◆ Text segment

__________________________________________________

Mark E. Anderson MD, Ph. D.

Mark E. Anderson MD, Ph. D.

William Osler Professor and Director, Department of Medicine


Research Interests

Our laboratory identified CaMKII as an important pro-arrhythmic and pro-cardiomyopathic signal. Our work has provided proof of concept evidence motivating active efforts in biotech and the pharmaceutical industry to develop therapeutic CaMKII inhibitory drugs to treat heart failure and arrhythmias. My group discovered that CaMKII is activated by oxidation and excessive CaMKII activity participates in cellular injury in response to diverse ‘upstream’ signals, including the renin-angiotensin-aldosterone pathway and endotoxin by oxidative activation. CaMKII is multifunctional because it has multiple ‘downstream’ targets. CaMKII catalyzed phosphorylation of diverse proteins in myocardium appears to coordinate activity of many or most voltage-gated ion channels, Ca2+ homeostatic proteins and gene transcription. Under physiological conditions, CaMKII is important for excitation-contraction coupling and fight or flight heart rate increases. However, myocardial CaMKII is excessively activated during disease conditions where it contributes to loss of intracellular Ca2+ homeostasis, membrane hyper-excitability, premature cell death, and hypertrophic and inflammatory transcription. These downstream targets appear to contribute coordinately and decisively to heart failure and arrhythmias. Recently, our group has developed evidence that CaMKII also participates in asthma and diabetes.

__________________________________________________

◆ Supplied data
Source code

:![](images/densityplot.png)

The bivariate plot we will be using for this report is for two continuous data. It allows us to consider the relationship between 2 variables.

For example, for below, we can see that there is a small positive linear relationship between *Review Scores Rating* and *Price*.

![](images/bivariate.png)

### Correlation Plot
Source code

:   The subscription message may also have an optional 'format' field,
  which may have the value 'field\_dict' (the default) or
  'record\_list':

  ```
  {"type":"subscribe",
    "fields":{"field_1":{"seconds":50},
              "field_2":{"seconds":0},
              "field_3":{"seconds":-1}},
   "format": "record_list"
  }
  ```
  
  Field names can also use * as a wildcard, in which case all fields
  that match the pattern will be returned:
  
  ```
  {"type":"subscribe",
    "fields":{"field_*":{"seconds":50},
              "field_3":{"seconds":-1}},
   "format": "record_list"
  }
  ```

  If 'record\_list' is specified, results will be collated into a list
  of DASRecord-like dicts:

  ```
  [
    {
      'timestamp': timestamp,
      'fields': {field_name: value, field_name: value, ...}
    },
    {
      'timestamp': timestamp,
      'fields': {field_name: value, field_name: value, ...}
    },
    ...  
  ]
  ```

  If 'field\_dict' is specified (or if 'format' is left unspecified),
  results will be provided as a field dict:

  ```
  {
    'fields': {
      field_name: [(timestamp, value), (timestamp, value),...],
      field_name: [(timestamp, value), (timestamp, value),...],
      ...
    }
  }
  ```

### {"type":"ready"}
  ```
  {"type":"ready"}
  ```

__________________________________________________

◆ What you have to do
Which diseases does the research profile of Mark E. Anderson name as ones that CaMKII contributes to or participates in? Work only from the research profile above, not the listing.

◆ Exercise result
Heart failure, arrhythmias, asthma, diabetes